### Instructions to follow:
Please lay out the lines below as a Markdown table with two columns, Row and Line. Number each line in order and leave out any blank ones.

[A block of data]

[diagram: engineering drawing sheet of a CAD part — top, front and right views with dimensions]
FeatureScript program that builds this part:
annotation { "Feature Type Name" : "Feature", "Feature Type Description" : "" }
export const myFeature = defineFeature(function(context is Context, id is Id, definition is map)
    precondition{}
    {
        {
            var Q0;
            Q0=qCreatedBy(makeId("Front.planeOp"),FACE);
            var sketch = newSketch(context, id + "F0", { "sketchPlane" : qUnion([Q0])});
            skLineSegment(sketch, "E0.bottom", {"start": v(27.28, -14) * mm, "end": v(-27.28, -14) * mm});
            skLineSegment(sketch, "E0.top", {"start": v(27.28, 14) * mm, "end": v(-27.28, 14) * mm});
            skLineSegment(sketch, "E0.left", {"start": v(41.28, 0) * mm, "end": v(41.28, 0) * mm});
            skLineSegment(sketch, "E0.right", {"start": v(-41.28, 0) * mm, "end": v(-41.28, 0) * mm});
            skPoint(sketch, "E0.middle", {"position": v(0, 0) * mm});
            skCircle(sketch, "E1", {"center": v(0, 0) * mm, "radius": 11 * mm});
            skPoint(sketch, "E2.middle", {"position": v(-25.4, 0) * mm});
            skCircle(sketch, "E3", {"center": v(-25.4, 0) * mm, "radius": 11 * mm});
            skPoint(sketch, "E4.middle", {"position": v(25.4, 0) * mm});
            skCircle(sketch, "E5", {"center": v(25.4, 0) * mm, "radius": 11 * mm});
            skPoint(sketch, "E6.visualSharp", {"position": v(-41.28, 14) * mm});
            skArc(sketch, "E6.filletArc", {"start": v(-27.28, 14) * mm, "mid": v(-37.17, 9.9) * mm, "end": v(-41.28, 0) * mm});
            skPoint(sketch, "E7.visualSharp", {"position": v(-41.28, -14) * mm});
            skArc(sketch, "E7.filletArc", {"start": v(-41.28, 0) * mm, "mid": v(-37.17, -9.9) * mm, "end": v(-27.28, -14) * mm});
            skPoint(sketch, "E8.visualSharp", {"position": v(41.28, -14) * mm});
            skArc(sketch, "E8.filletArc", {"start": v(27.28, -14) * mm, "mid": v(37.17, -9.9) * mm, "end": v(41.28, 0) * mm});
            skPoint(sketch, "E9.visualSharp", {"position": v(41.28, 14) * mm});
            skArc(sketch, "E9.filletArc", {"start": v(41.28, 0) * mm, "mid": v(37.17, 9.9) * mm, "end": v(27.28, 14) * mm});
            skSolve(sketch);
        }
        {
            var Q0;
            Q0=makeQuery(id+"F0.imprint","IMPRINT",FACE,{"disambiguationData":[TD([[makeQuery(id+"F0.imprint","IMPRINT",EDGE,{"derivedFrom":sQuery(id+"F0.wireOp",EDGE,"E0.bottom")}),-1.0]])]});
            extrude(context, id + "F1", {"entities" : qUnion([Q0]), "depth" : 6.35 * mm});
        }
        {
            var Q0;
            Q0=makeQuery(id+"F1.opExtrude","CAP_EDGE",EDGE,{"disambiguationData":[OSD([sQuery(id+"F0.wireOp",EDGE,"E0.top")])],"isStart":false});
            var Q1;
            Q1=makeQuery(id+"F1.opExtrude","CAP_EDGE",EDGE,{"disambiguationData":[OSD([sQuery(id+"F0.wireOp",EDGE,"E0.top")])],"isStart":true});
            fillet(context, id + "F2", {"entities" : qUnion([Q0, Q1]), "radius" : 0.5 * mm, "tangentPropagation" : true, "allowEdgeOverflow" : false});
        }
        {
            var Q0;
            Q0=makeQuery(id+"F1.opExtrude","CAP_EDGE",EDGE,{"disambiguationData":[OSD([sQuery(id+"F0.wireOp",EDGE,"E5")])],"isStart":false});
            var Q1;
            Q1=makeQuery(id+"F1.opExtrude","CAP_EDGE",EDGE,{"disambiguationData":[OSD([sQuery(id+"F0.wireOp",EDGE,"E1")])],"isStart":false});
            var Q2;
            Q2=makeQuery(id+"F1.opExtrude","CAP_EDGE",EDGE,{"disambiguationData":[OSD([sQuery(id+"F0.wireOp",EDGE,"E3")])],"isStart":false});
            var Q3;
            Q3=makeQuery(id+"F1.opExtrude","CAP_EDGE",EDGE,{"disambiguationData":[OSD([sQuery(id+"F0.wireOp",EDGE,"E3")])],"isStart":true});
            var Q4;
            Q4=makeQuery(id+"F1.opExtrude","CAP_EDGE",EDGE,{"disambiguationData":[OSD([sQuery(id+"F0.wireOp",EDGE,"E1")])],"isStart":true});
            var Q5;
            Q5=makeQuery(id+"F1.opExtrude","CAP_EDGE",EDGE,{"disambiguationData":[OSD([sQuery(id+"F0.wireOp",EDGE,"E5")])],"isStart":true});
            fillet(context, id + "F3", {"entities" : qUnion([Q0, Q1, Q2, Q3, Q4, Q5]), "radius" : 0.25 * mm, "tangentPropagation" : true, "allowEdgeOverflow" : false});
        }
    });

### Expected answer:
| Row | Line |
|---|---|
| 1 | [diagram: engineering drawing sheet of a CAD part — top, front and right views with dimensions] |
| 2 | FeatureScript program that builds this part: |
| 3 | annotation { "Feature Type Name" : "Feature", "Feature Type Description" : "" } |
| 4 | export const myFeature = defineFeature(function(context is Context, id is Id, definition is map) |
| 5 |     precondition{} |
| 6 |     { |
| 7 |         { |
| 8 |             var Q0; |
| 9 |             Q0=qCreatedBy(makeId("Front.planeOp"),FACE); |
| 10 |             var sketch = newSketch(context, id + "F0", { "sketchPlane" : qUnion([Q0])}); |
| 11 |             skLineSegment(sketch, "E0.bottom", {"start": v(27.28, -14) * mm, "end": v(-27.28, -14) * mm}); |
| 12 |             skLineSegment(sketch, "E0.top", {"start": v(27.28, 14) * mm, "end": v(-27.28, 14) * mm}); |
| 13 |             skLineSegment(sketch, "E0.left", {"start": v(41.28, 0) * mm, "end": v(41.28, 0) * mm}); |
| 14 |             skLineSegment(sketch, "E0.right", {"start": v(-41.28, 0) * mm, "end": v(-41.28, 0) * mm}); |
| 15 |             skPoint(sketch, "E0.middle", {"position": v(0, 0) * mm}); |
| 16 |             skCircle(sketch, "E1", {"center": v(0, 0) * mm, "radius": 11 * mm}); |
| 17 |             skPoint(sketch, "E2.middle", {"position": v(-25.4, 0) * mm}); |
| 18 |             skCircle(sketch, "E3", {"center": v(-25.4, 0) * mm, "radius": 11 * mm}); |
| 19 |             skPoint(sketch, "E4.middle", {"position": v(25.4, 0) * mm}); |
| 20 |             skCircle(sketch, "E5", {"center": v(25.4, 0) * mm, "radius": 11 * mm}); |
| 21 |             skPoint(sketch, "E6.visualSharp", {"position": v(-41.28, 14) * mm}); |
| 22 |             skArc(sketch, "E6.filletArc", {"start": v(-27.28, 14) * mm, "mid": v(-37.17, 9.9) * mm, "end": v(-41.28, 0) * mm}); |
| 23 |             skPoint(sketch, "E7.visualSharp", {"position": v(-41.28, -14) * mm}); |
| 24 |             skArc(sketch, "E7.filletArc", {"start": v(-41.28, 0) * mm, "mid": v(-37.17, -9.9) * mm, "end": v(-27.28, -14) * mm}); |
| 25 |             skPoint(sketch, "E8.visualSharp", {"position": v(41.28, -14) * mm}); |
| 26 |             skArc(sketch, "E8.filletArc", {"start": v(27.28, -14) * mm, "mid": v(37.17, -9.9) * mm, "end": v(41.28, 0) * mm}); |
| 27 |             skPoint(sketch, "E9.visualSharp", {"position": v(41.28, 14) * mm}); |
| 28 |             skArc(sketch, "E9.filletArc", {"start": v(41.28, 0) * mm, "mid": v(37.17, 9.9) * mm, "end": v(27.28, 14) * mm}); |
| 29 |             skSolve(sketch); |
| 30 |         } |
| 31 |         { |
| 32 |             var Q0; |
| 33 |             Q0=makeQuery(id+"F0.imprint","IMPRINT",FACE,{"disambiguationData":[TD([[makeQuery(id+"F0.imprint","IMPRINT",EDGE,{"derivedFrom":sQuery(id+"F0.wireOp",EDGE,"E0.bottom")}),-1.0]])]}); |
| 34 |             extrude(context, id + "F1", {"entities" : qUnion([Q0]), "depth" : 6.35 * mm}); |
| 35 |         } |
| 36 |         { |
| 37 |             var Q0; |
| 38 |             Q0=makeQuery(id+"F1.opExtrude","CAP_EDGE",EDGE,{"disambiguationData":[OSD([sQuery(id+"F0.wireOp",EDGE,"E0.top")])],"isStart":false}); |
| 39 |             var Q1; |
| 40 |             Q1=makeQuery(id+"F1.opExtrude","CAP_EDGE",EDGE,{"disambiguationData":[OSD([sQuery(id+"F0.wireOp",EDGE,"E0.top")])],"isStart":true}); |
| 41 |             fillet(context, id + "F2", {"entities" : qUnion([Q0, Q1]), "radius" : 0.5 * mm, "tangentPropagation" : true, "allowEdgeOverflow" : false}); |
| 42 |         } |
| 43 |         { |
| 44 |             var Q0; |
| 45 |             Q0=makeQuery(id+"F1.opExtrude","CAP_EDGE",EDGE,{"disambiguationData":[OSD([sQuery(id+"F0.wireOp",EDGE,"E5")])],"isStart":false}); |
| 46 |             var Q1; |
| 47 |             Q1=makeQuery(id+"F1.opExtrude","CAP_EDGE",EDGE,{"disambiguationData":[OSD([sQuery(id+"F0.wireOp",EDGE,"E1")])],"isStart":false}); |
| 48 |             var Q2; |
| 49 |             Q2=makeQuery(id+"F1.opExtrude","CAP_EDGE",EDGE,{"disambiguationData":[OSD([sQuery(id+"F0.wireOp",EDGE,"E3")])],"isStart":false}); |
| 50 |             var Q3; |
| 51 |             Q3=makeQuery(id+"F1.opExtrude","CAP_EDGE",EDGE,{"disambiguationData":[OSD([sQuery(id+"F0.wireOp",EDGE,"E3")])],"isStart":true}); |
| 52 |             var Q4; |
| 53 |             Q4=makeQuery(id+"F1.opExtrude","CAP_EDGE",EDGE,{"disambiguationData":[OSD([sQuery(id+"F0.wireOp",EDGE,"E1")])],"isStart":true}); |
| 54 |             var Q5; |
| 55 |             Q5=makeQuery(id+"F1.opExtrude","CAP_EDGE",EDGE,{"disambiguationData":[OSD([sQuery(id+"F0.wireOp",EDGE,"E5")])],"isStart":true}); |
| 56 |             fillet(context, id + "F3", {"entities" : qUnion([Q0, Q1, Q2, Q3, Q4, Q5]), "radius" : 0.25 * mm, "tangentPropagation" : true, "allowEdgeOverflow" : false}); |
| 57 |         } |
| 58 |     }); |